Une enquête interne très sérieuse est en cours pour situer les responsabilités après la mort de Suzette Aza. C’est ce qu’assure Jean-Claude Dedans, attaché de presse du ministre Gayan. Les conclusions de celles-ci seront probablement rendues publiques ce mardi 3 mai. Ce qui ne calme pas la colère de ceux qui ont connu Suzette. «C’est aberrant et inacceptable. Pour éviter d’autres Suzette, le ministère de la Santé doit procéder une fois pour toutes à l’e-filing des dossiers», martèle Shamina Patel-Teeluck.

 

Des funérailles très émouvantes

 

Suzette Aza a eu droit à un bel hommage lors de ses funérailles. Tous ceux qui ont pris la parole lors de la cérémonie ont fait ses éloges. À commencer par sa filleule Valérie qui perd son «guide et ange gardien». Elle était également sa confidente avec «ses paroles de sagesse». La jeune femme regrette ce départ subit et avoue que son deuil sera«très difficile». Pour Annabelle, membre du Renouveau charismatique, tout comme Suzette, la paroisse du Sacré-Cœur a perdu «un ange qui s’en est allé après avoir été libéré de sa maladie».Cité Barkly, dit-elle encore, a perdu «une grande dame» qui a toujours «su montrer aux autres le chemin du Seigneur.»

 

Suzette Aza, née Utile, est la fille de Marie Michelle Utile, une travailleuse sociale très connue à Beau-Bassin.
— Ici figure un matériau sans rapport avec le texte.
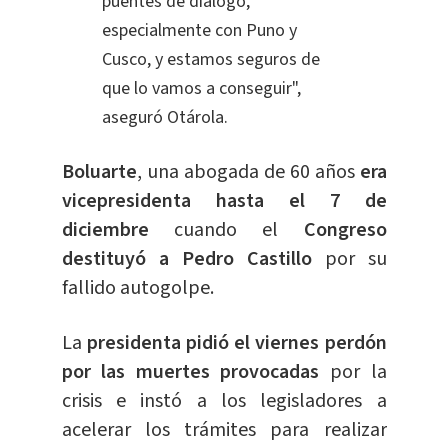
puentes de diálogo,
especialmente con Puno y
Cusco, y estamos seguros de
que lo vamos a conseguir",
aseguró Otárola.
Boluarte
, una abogada de 60 años
era
vicepresidenta hasta el 7 de
diciembre
cuando el
Congreso
destituyó a Pedro Castillo
por su
fallido autogolpe.
La
presidenta pidió el viernes perdón
por las muertes provocadas
por la
crisis e instó a los legisladores a
acelerar los trámites para realizar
Le centre social de son quartier, Cité Barkly, porte d’ailleurs le nom de celle-ci. Suzette était aussi très engagée dans le social. Elle a, entre autres, été animatrice avec son époux pour former les jeunes couples. Elle a également fait partie de plusieurs groupes et services de sa paroisse. Elle trouvait également du temps pour faire de l’écoute avec des familles à problèmes. Jacques, autre membre du Renouveau charismatique, a remercié Suzette pour ce qu’elle a fait :«Elle était une personne humble. Elle disait que sa maladie était un plan de Jésus qui a connu le chemin de croix. Elle était toujours forte et courageuse. Elle va beaucoup nous manquer.»